═════ INFORMATION ═════

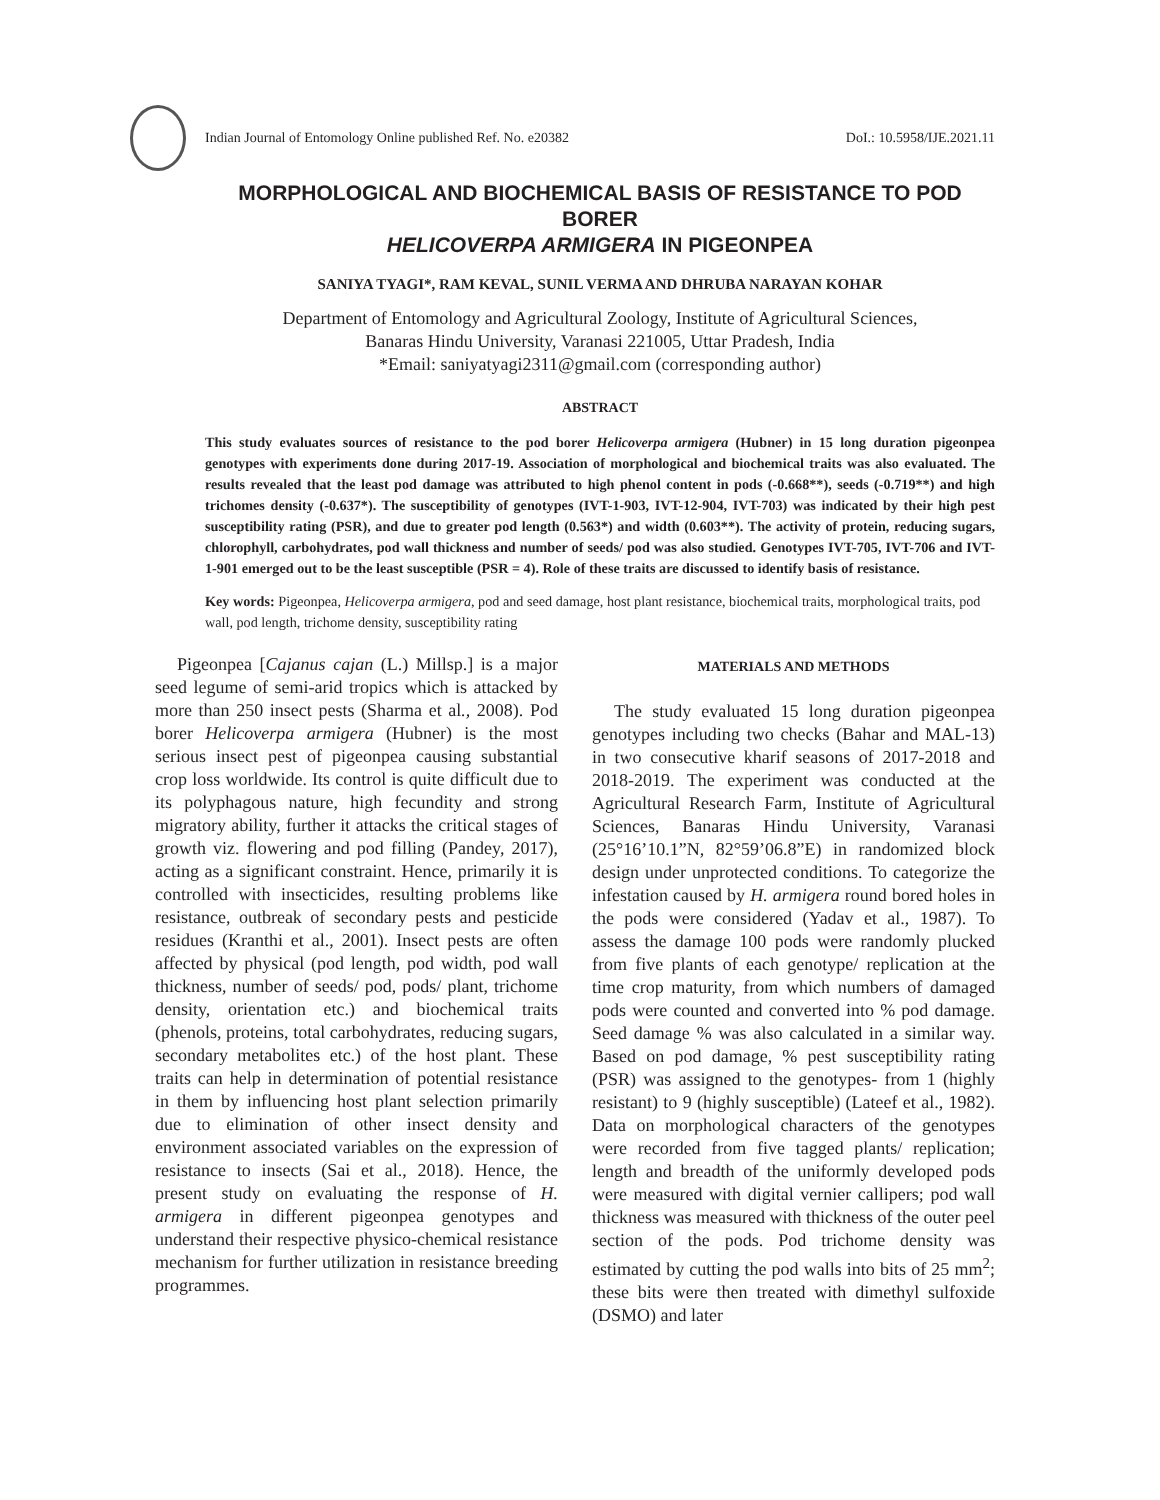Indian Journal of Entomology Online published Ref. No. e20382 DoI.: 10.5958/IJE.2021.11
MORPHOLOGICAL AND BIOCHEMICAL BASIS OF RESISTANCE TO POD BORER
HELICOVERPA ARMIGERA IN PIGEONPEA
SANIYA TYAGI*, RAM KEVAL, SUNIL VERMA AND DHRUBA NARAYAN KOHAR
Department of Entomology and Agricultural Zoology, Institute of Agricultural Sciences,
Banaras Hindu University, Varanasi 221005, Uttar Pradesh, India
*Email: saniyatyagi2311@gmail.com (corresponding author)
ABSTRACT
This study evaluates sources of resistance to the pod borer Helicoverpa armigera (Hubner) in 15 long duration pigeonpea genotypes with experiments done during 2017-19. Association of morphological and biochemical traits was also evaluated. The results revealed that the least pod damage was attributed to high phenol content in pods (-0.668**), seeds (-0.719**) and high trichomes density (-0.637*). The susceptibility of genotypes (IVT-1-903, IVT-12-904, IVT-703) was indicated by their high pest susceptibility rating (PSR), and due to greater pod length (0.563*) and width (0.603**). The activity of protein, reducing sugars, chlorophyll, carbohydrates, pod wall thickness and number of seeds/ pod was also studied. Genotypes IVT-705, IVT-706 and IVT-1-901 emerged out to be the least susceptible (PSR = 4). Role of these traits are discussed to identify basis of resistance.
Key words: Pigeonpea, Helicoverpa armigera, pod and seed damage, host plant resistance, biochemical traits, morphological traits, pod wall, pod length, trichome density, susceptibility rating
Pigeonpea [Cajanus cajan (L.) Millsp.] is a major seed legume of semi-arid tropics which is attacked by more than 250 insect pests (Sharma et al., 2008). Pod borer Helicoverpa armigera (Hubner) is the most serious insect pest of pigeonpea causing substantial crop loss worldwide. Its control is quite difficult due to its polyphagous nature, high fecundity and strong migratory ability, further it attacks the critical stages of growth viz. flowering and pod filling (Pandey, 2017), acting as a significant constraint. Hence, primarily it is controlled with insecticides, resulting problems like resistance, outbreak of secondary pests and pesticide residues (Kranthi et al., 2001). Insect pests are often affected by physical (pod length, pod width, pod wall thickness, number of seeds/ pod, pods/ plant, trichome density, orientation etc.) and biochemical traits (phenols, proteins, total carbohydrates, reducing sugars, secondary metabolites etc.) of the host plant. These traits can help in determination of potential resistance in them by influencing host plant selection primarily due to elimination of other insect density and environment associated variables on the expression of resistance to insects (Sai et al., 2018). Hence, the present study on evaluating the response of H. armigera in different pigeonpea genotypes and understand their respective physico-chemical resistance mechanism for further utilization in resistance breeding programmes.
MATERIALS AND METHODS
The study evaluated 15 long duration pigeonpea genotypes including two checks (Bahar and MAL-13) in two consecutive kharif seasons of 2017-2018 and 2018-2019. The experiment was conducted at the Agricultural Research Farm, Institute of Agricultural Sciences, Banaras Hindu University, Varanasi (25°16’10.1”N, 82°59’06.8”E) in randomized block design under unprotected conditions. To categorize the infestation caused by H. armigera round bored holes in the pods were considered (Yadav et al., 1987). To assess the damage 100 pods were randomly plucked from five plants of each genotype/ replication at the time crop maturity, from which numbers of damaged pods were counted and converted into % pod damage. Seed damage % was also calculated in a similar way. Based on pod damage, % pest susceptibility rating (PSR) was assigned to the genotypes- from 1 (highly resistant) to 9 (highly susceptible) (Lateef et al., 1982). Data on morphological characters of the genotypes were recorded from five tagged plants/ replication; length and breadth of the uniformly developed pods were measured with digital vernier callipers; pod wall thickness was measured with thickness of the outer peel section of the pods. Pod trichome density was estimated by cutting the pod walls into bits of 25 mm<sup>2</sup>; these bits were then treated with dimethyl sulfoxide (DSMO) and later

═════

> EXERCISE GOAL
Each line of the data above needs to be retyped as it is, without any picture.

> RESPONSE
Indian Journal of Entomology Online published Ref. No. e20382 DoI.: 10.5958/IJE.2021.11
MORPHOLOGICAL AND BIOCHEMICAL BASIS OF RESISTANCE TO POD BORER
HELICOVERPA ARMIGERA IN PIGEONPEA
SANIYA TYAGI*, RAM KEVAL, SUNIL VERMA AND DHRUBA NARAYAN KOHAR
Department of Entomology and Agricultural Zoology, Institute of Agricultural Sciences,
Banaras Hindu University, Varanasi 221005, Uttar Pradesh, India
*Email: saniyatyagi2311@gmail.com (corresponding author)
ABSTRACT
This study evaluates sources of resistance to the pod borer Helicoverpa armigera (Hubner) in 15 long duration pigeonpea genotypes with experiments done during 2017-19. Association of morphological and biochemical traits was also evaluated. The results revealed that the least pod damage was attributed to high phenol content in pods (-0.668**), seeds (-0.719**) and high trichomes density (-0.637*). The susceptibility of genotypes (IVT-1-903, IVT-12-904, IVT-703) was indicated by their high pest susceptibility rating (PSR), and due to greater pod length (0.563*) and width (0.603**). The activity of protein, reducing sugars, chlorophyll, carbohydrates, pod wall thickness and number of seeds/ pod was also studied. Genotypes IVT-705, IVT-706 and IVT-1-901 emerged out to be the least susceptible (PSR = 4). Role of these traits are discussed to identify basis of resistance.
Key words: Pigeonpea, Helicoverpa armigera, pod and seed damage, host plant resistance, biochemical traits, morphological traits, pod wall, pod length, trichome density, susceptibility rating
Pigeonpea [Cajanus cajan (L.) Millsp.] is a major seed legume of semi-arid tropics which is attacked by more than 250 insect pests (Sharma et al., 2008). Pod borer Helicoverpa armigera (Hubner) is the most serious insect pest of pigeonpea causing substantial crop loss worldwide. Its control is quite difficult due to its polyphagous nature, high fecundity and strong migratory ability, further it attacks the critical stages of growth viz. flowering and pod filling (Pandey, 2017), acting as a significant constraint. Hence, primarily it is controlled with insecticides, resulting problems like resistance, outbreak of secondary pests and pesticide residues (Kranthi et al., 2001). Insect pests are often affected by physical (pod length, pod width, pod wall thickness, number of seeds/ pod, pods/ plant, trichome density, orientation etc.) and biochemical traits (phenols, proteins, total carbohydrates, reducing sugars, secondary metabolites etc.) of the host plant. These traits can help in determination of potential resistance in them by influencing host plant selection primarily due to elimination of other insect density and environment associated variables on the expression of resistance to insects (Sai et al., 2018). Hence, the present study on evaluating the response of H. armigera in different pigeonpea genotypes and understand their respective physico-chemical resistance mechanism for further utilization in resistance breeding programmes.
MATERIALS AND METHODS
The study evaluated 15 long duration pigeonpea genotypes including two checks (Bahar and MAL-13) in two consecutive kharif seasons of 2017-2018 and 2018-2019. The experiment was conducted at the Agricultural Research Farm, Institute of Agricultural Sciences, Banaras Hindu University, Varanasi (25°16’10.1”N, 82°59’06.8”E) in randomized block design under unprotected conditions. To categorize the infestation caused by H. armigera round bored holes in the pods were considered (Yadav et al., 1987). To assess the damage 100 pods were randomly plucked from five plants of each genotype/ replication at the time crop maturity, from which numbers of damaged pods were counted and converted into % pod damage. Seed damage % was also calculated in a similar way. Based on pod damage, % pest susceptibility rating (PSR) was assigned to the genotypes- from 1 (highly resistant) to 9 (highly susceptible) (Lateef et al., 1982). Data on morphological characters of the genotypes were recorded from five tagged plants/ replication; length and breadth of the uniformly developed pods were measured with digital vernier callipers; pod wall thickness was measured with thickness of the outer peel section of the pods. Pod trichome density was estimated by cutting the pod walls into bits of 25 mm<sup>2</sup>; these bits were then treated with dimethyl sulfoxide (DSMO) and later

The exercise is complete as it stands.